For many years we have referred to correcting soil pH as “sweetening the soil.” It seems to be universally agreed upon that maintaining proper pH for plant growth is very important. What is less clear is why pH drops, what the lime recommendation is based on, and what is the most economical source of lime.

Why soil pH drops is fairly easy to explain. There are many factors, both natural and managed, that contribute to increasing acidity. Any increase in the acidic cation Hydrogen (H) or a decrease in basic cations, Calcium (Ca), Magnesium (Mg), Potassium (K), and Sodium (Na), through leaching from the soil profile and through uptake by the plant may reduce the pH.1 The parent materials, which make up the soil, may release basic cations, which tends to increase soil pH, or release Aluminum (Al) and Iron (Fe), which tends to decrease soil pH. The release of Al by weathering is the most common source of increased acidity.1 Plant removal by animal or mechanical harvest also removes basic cations, reducing soil pH.
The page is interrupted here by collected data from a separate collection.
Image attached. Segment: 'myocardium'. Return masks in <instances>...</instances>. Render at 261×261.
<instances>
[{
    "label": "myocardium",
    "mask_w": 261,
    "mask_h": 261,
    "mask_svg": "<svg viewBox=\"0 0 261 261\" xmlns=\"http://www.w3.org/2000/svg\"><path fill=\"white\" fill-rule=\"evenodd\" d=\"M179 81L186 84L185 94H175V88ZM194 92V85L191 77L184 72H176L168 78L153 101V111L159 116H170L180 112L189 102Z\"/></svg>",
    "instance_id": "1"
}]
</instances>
Additional reasons for pH decrease include acid rain, application of ammonium and potassium fertilizers, and organic matter decomposition. The type of vegetation grown may also influence soil pH. For example, deep-rooted species such as warm-season grasses may absorb basic cations from deeper soil and bring them to the surface.

Lime recommendations are based on many factors. Among the most important are soil pH, soil buffering capacity (buffer pH), crop to be grown, plow depth, and lime history.2 Soil pH identifies the active acidity, or alkalinity, of a soil solution. The pH measurement is expressed as a measurement of hydrogen ion activity or concentration in a solution. The pH scale is from 1 to 14. A neutral solution of soil has a value of 7.0. The ability of lime to neutralize pH is measured by the Effective Neutralizing Power (ENP). The effective neutralizing power of lime is expressed on the basis of pounds per ton as a percentage of the fineness index, multiplied by the total neutralizing power and percentage of dry matter.3

Comparing Lime Products

An example of comparing two liming products in regard to ENP and cost is as follows:

  • Product 1: has an ENP of 1,286 lbs/ton
  • Product 2: has an ENP of 1,702 lbs/ton

The cost of each product is $15/ton. If our soil test calls for an application of 2,000 lbs/A of calcium carbonate equivalent, what is the best choice and how much do we need?

Best choice: Take the cost divided by the ENP.

Product 1 =     $15    
1,286 lbs.
= 0.012 dollars/lb/ENP
Product 2 =     $15    
1,702 lbs.
= 0.009 dollars/lb/ENP

 

Similarly: 15 dollars x 100 cts/dollar/1,702 lbs = 0.9 cts/lb.

Product 2 has the lowest cost per pound of neutralizing value. This, however, does not reflect total cost. In order to calculate total cost, we must determine our application rate.

Buffer capacity (buffer pH) or cation exchange capacity of the soil best explains differences in lime requirements. The buffer capacity of a soil reflects the resistance to a change in pH. The amount of clay and organic matter influences buffer capacity. This simple notion explains why soils of the same pH may have a different lime requirement. For instance, much more lime may be required to raise the pH of a clay soil than will be required to raise the pH of a sandy soil.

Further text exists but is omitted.